• Page excerpt:

···

In 1939, Sinclair bought a veterinary practice at 23 Kirkgate, Thirsk, Yorkshire. In July 1940, Sinclair began war service in the Royal Air Force, and hired Alf Wight to run the practice. To join up, Sinclair had claimed to be younger than he was. It was quickly discovered that his reflexes were not fast enough for him to continue with pilot training. He could have been redeployed within the service, but that he was a veterinary surgeon meant that he was considered to be more useful to the war effort by resuming his peacetime profession. The severe national food shortage meant that proper veterinary treatment of farm animals received a high priority and so, within four months of joining the RAF, Sinclair received a compulsory discharge and returned to Thirsk.

== Veterinary practice ==
Articles about Alf Wight shed more light on the start of the relationship between the two vets. When Sinclair was about to leave for RAF training, he gave Wight all the income of the practice, in return for looking after it during his absence. His brother, Brian Sinclair (Tristan in the books), was not then qualified. After Sinclair was discharged from the RAF, he asked Wight to stay permanently with the practice, offering a salaried partnership, which Wight accepted.

== Literary portrayal ==
The fictional Siegfried Farnon is outspoken, opinionated, bossy, quick to lose his temper, and also quick to calm down. He is good-hearted and an animal lover, fond of riding, and infuriated by any suspicion of cruelty to animals. A theme in Herriot's stories was Siegfried's criticism of James's flaws, such as forgetting appointments or leaving instruments behind after calls, only for the reader to find that Siegfried is guilty of the same things. Siegfried also is forgetful, frequently telling people things and then forgetting them within the same day, though he refuses to believe that when told.

After Wight's first book was published, Sinclair was offended by his portrayal and said, "Alfred, this book is a real test of our friendship". (He never called Wight "Alf", mirrored in the books by Siegfried always referring to Herriot as "James" rather than "Jim".) One of the things he was unhappy about was the name Siegfried, a German name with Wagnerian echoes which, in the 1930s, would have stirred thoughts of Nazis. "Sinclair was so peeved by Wight’s portrayal that at one point he threatened to sue him". Things calmed down and the pair continued to work together until they retired.

···

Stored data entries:
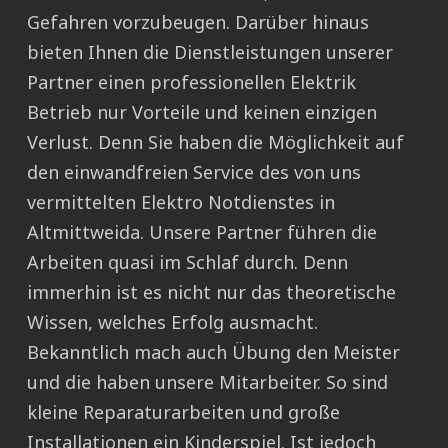
Gefahren vorzubeugen. Darüber hinaus
bieten Ihnen die Dienstleistungen unserer
Partner einen professionellen Elektrik
Betrieb nur Vorteile und keinen einzigen
Verlust. Denn Sie haben die Möglichkeit auf
den einwandfreien Service des von uns
vermittelten Elektro Notdienstes in
Altmittweida. Unsere Partner führen die
Arbeiten quasi im Schlaf durch. Denn
immerhin ist es nicht nur das theoretische
Wissen, welches Erfolg ausmacht.
Bekanntlich mach auch Übung den Meister
und die haben unsere Mitarbeiter. So sind
kleine Reparaturarbeiten und große
Installationen ein Kinderspiel. Ist jedoch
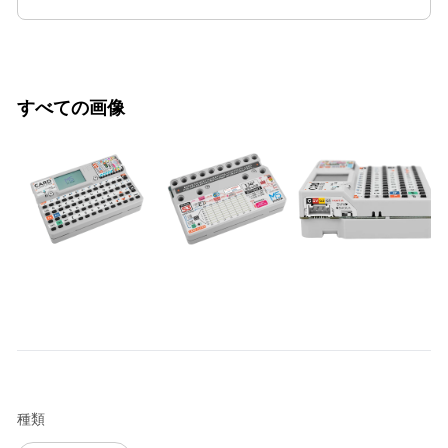
すべての画像
種類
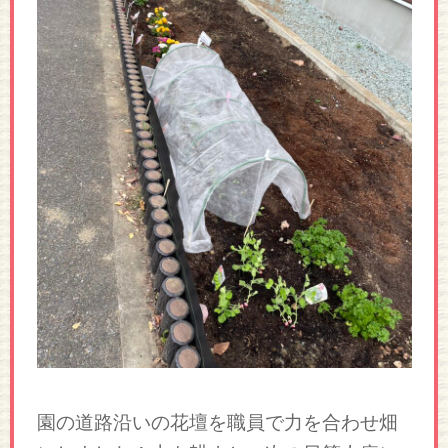
園の道路沿いの花壇を職員で力を合わせ畑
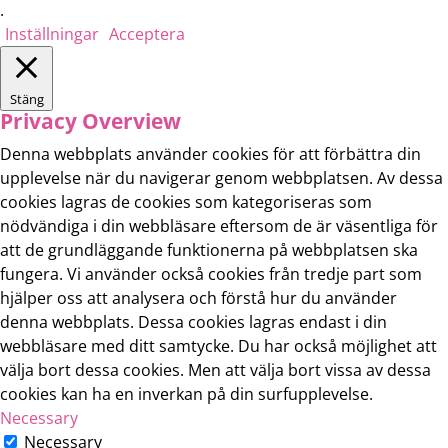
.
Inställningar
Acceptera
Stäng
Privacy Overview
Denna webbplats använder cookies för att förbättra din
upplevelse när du navigerar genom webbplatsen. Av dessa
cookies lagras de cookies som kategoriseras som
nödvändiga i din webbläsare eftersom de är väsentliga för
att de grundläggande funktionerna på webbplatsen ska
fungera. Vi använder också cookies från tredje part som
hjälper oss att analysera och förstå hur du använder
denna webbplats. Dessa cookies lagras endast i din
webbläsare med ditt samtycke. Du har också möjlighet att
välja bort dessa cookies. Men att välja bort vissa av dessa
cookies kan ha en inverkan på din surfupplevelse.
Necessary
Necessary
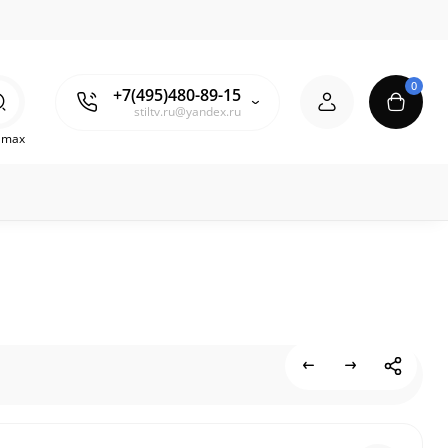
0
+7(495)480-89-15
stiltv.ru@yandex.ru
o max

···

• Requirement: Please carry on the text about Sinclair and the Thirsk veterinary practice, starting right after its final sentence.

• Answer to this exercise:
Robert Hardy, who played the role of Siegfried Farnon in the BBC Television series, visited Sinclair before playing him, and developed the character based upon his observations. Hardy reminisced that Sinclair hated the way that Hardy played him, and that, Hardy claimed, Sinclair was wholly unaware of his own eccentricities. They subsequently became friends, Sinclair forgiving Hardy. Hardy has said: "I always wished I'd known him before ... It would have helped me to perfect a much more interesting character."

Alf Wight's son, Jim, wrote in his book, The Real James Herriot, that Sinclair's character in the novels was considerably toned down, and that Sinclair was even more eccentric than the Herriot books portrayed.

In an interview in 2017, Jim Wight said that "One of the misconceptions [about Alf Wight] was that Sinclair ... was a tyrant and my father was a wimp. Because my father worked harder than Sinclair did, that is absolutely true ... But ... he supported Donald in many ways but he also earned more than Donald. He said to Donald, 'Look, I’m doing all the work. Everything that I do goes into my pocket and everything you do goes into yours.' That’s fair enough, isn’t it?" ... Sinclair married money; he didn’t need to work too much. My father ... needed the money when he was a young vet, and he was prepared to work for it. And with Donald Sinclair, with Siegfried, he had a partner who he knew, despite all his idiosyncrasies and faults, would never stab him in the back."

==Personal life and death==
Sinclair married first wife Evelyn (née Holborow) in 1930. She died of tuberculosis in 1936.

Sinclair married his second wife Audrey (née Adamson) in 1943, and they remained together for 53 years until her death in 1995. They had two children, a son and a daughter.

Sinclair killed himself with an overdose of barbiturates on 28 June 1995 at his home, Southwoods Hall near Thirsk, two weeks after the death of his wife.